When the Past and the Present collide...

By Joey O'Donnell

SOUTHBURY, Conn.—When President Bush defends his national security policies today, there will be some listening for echoes of a president who spoke at the same place decades ago.  The place was Kansas State University.

In September of 1970, Richard Nixon was the president, and the war was Vietnam.  In America, it was the month that Jimi Hendrix died, and that the Mary Tyler Moore show made its debut on network TV.  In addition, on 16 September, Nixon traveled to Middle America in search for a friendly audience. 

In those days, presidential audiences were not so closely screened and some protesters were admitted, but the President and his cause overwhelmed them.  In the speech, Nixon warned of terrorism in the world.  He spoke specifically of Palestinian highjackers, lashed out at the anti-war movement that had grown larger, and of revelations of the US expansion of the war to Cambodia.

Nixon told his campus audience that the voices of destructive and violent protest at some Universities were drowning out the majority: 

“…The voices of the small minority have been allowed to drown out the responsible majority.  That may be true in some places, but not in Kansas State.”  Which was then followed by a thunderous applaud from the audience.

Nixon also said he knew that many Americans were upset about the war, but that he rejected calls for an immediate end to the conflict:

“…And I understand, why it does keep you troubled.  Many of our young people today are in a war in Vietnam.  We know the slogans ‘I heard them talking’, most of them simply say ‘End the war’.  There is no difference between Americans on that.  All of us want to end the war, and we are ending this war!”

Nixon’s speech was part of the Landon Lecture Series, named after—legendary Republican nominee for president—Alfred M. Landon.  In the two years after his Kansas State speech, Nixon was able to withdraw enough troops from Vietnam and get close enough to a peace deal that he carried 49 states in 1972.  The war in Vietnam did not end however until 1975, when South Vietnam surrendered to the communist rule of North Vietnam.

Today, President Bush speaks under the Landon Lecture Series banner, becoming the third sitting President to do so.  He too speaks, as public discontent with a foreign war persists. 

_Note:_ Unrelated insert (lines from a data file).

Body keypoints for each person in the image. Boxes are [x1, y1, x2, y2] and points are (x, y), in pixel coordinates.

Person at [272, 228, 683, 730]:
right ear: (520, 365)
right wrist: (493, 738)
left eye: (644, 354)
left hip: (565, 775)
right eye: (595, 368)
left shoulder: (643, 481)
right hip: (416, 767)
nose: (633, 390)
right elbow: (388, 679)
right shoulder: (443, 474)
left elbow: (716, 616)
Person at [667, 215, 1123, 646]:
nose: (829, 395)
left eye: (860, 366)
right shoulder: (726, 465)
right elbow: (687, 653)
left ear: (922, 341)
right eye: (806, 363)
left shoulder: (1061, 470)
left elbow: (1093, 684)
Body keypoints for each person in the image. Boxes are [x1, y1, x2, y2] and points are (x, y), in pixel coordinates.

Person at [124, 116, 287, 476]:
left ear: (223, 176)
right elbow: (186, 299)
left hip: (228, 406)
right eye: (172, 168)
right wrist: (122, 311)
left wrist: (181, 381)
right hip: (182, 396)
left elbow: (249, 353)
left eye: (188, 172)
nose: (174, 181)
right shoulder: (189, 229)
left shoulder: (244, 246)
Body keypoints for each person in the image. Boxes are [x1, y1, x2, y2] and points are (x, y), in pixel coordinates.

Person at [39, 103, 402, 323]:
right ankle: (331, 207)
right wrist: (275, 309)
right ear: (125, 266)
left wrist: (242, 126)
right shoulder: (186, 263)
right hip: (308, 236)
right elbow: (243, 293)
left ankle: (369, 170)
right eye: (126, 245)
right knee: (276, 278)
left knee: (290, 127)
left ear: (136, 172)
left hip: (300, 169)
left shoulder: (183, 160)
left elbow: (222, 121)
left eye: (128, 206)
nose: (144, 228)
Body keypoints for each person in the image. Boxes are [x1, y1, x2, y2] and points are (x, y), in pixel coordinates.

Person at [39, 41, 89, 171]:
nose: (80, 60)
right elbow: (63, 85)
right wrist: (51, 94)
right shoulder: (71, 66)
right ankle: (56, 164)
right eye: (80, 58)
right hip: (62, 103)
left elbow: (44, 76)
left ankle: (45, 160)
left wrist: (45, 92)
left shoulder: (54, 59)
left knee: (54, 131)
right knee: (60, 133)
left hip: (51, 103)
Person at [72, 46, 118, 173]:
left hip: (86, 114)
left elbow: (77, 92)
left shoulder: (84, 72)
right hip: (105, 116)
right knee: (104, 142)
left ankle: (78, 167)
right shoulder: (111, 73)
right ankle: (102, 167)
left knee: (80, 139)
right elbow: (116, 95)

President Bush will likely cite progress in building democratic institutions in Iraq, including the recent elections.  He is also expected to push forth renewal of Patriot Act powers that stalled in Congress at the end of last year, and to defend his controversial order allowing domestic spying and eavesdropping on e-mail and phone conversations of American citizens.  The President insists that such actions are legal and necessary to do in order to foil terrorist plots.  The counter argument to that is that there is a special court set up specifically in order to get such search warrants even after the fact to make sure that such spying does not violate civil liberties.  Hearings on the President’s domestic spying programs will begin in Congress in two weeks.